Red-Black remove is going to work just like BST (and AVL) removal to get rid of the node we specified. After that, we have to check to make sure the Red-Black properties hold, and if not, do corrections.

So what are those cases? Well first off, if the deleted node was red,
this means that the black height hasn't changed, and the removal of a red
node won't do anything to put two reds in a row. STOP.

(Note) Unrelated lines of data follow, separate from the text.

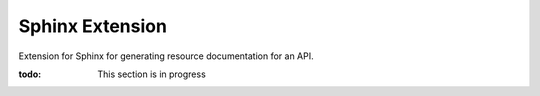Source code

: ################
Sphinx Extension
################

Extension for Sphinx for generating resource documentation for an API.

:todo: This section is in progress

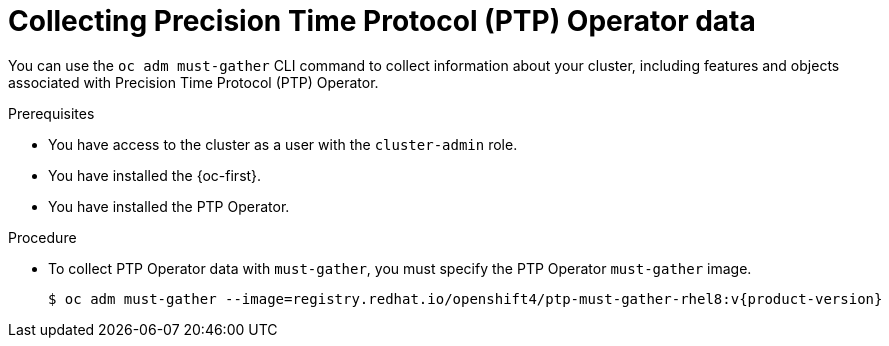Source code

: // Module included in the following assemblies:
//
// * networking/using-ptp.adoc

:_mod-docs-content-type: PROCEDURE
[id="cnf-about-collecting-nro-data_{context}"]
= Collecting Precision Time Protocol (PTP) Operator data

You can use the `oc adm must-gather` CLI command to collect information about your cluster, including features and objects associated with Precision Time Protocol (PTP) Operator.

.Prerequisites

* You have access to the cluster as a user with the `cluster-admin` role.

* You have installed the {oc-first}.

* You have installed the PTP Operator.

.Procedure

* To collect PTP Operator data with `must-gather`, you must specify the PTP Operator `must-gather` image.
+
[source,terminal,subs="attributes+"]
----
$ oc adm must-gather --image=registry.redhat.io/openshift4/ptp-must-gather-rhel8:v{product-version}
----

If the deleted node was black, we got problems. So we need to consider how
the tree has changed. Some node (either NULL or a child or an IOS) is in the
place of the deleted node.

From here, we have 4 cases:

Case 1: The deleted node's sibling is red (fallthrough) Case 2: The deleted node's sibling is black and has at least 1 red child Case 2a: The farthest child is black (make it red, fallthrough) Case 2b: The farthest child is red (stop case) Case 3: X's black sibling has no red children

```
RBRemove(value)
{
// Pretend BST returns the place in the tree where a node was actually
// deleted.
// x may be NULL (black), or it may be the IOS of the deleted value
// This is an important detail glossed over by Jason!
x = BST_remove(value);
if(deleted node was red)
return; // STOP
else
{
// go from here up the tree until we see a red node
while(x != root and x is black)
{
// Since the black height of this side has decreased, we must
// increase the black height of the current side.
// case 1 is that X's sibling is red.
if(x's sibling is red)
{
color x's sibling black
color x's parent red
rotate toward x
// This operation has NOT changed the black heights at all.
// It simply makes the next operation (which does) possible.
// x remains the same
}
// now the sibling is black. From here, we can actually reduce the
// black height on the opposite side by a recoloring
if(at least one of x's sibling's children is red) // case 2
{
if(x's sibling's child furthest from x is black) // case 2a
{
color x's sibling red
color child of sibling closest to x black
single rotation on x's sibling away from x.
// case 2a is always followed by 2b, because
// 2a only gets us into the position where 2b can do its
// work (See pg 36 of jason's notes).
// If it helps, you can consider 2a + 2b a "double
// rotation".
}
// case 2b
// now x's sibling's child furthest from x is red.
// This is the only operation that actually fixes
// the black height
color child of x's sibling furthest from x black
color x's sibling to whatever color x's parent is.
color x's parent black
single rotation on x's parent towards x
// the black height is now repaired. BREAK from the loop
}
else // case 3: x's black sibling has no red children
{
// we must move up the tree, as the balancing problem
// is up there
color x's sibling red
x = x->parent
}
}
color x black
}
}
```

As mentioned above, an EXCELLENT description of Red-Black trees can be found in the CS273 textbook. Lots of diagrams for every case, etc. Red-Black trees are described in our text, but the diagrams aren't as nice and the text is not as thorough. B-Trees are also described in CLR, but I didn't read that in detail. It looks good though. CLR are pretty smart guys. That book got me through 273 and 373 without ever needing to set foot in a classroom.

In his notes, Jason describes a type of B-Tree that is related to a Red-Black tree. That material is optional, but may help you understand things. If you're feeling adventurous, check it out. I find it confusing myself, but to each their own. :)

FYI: Red-black trees are the data structure used in the STL <map> class.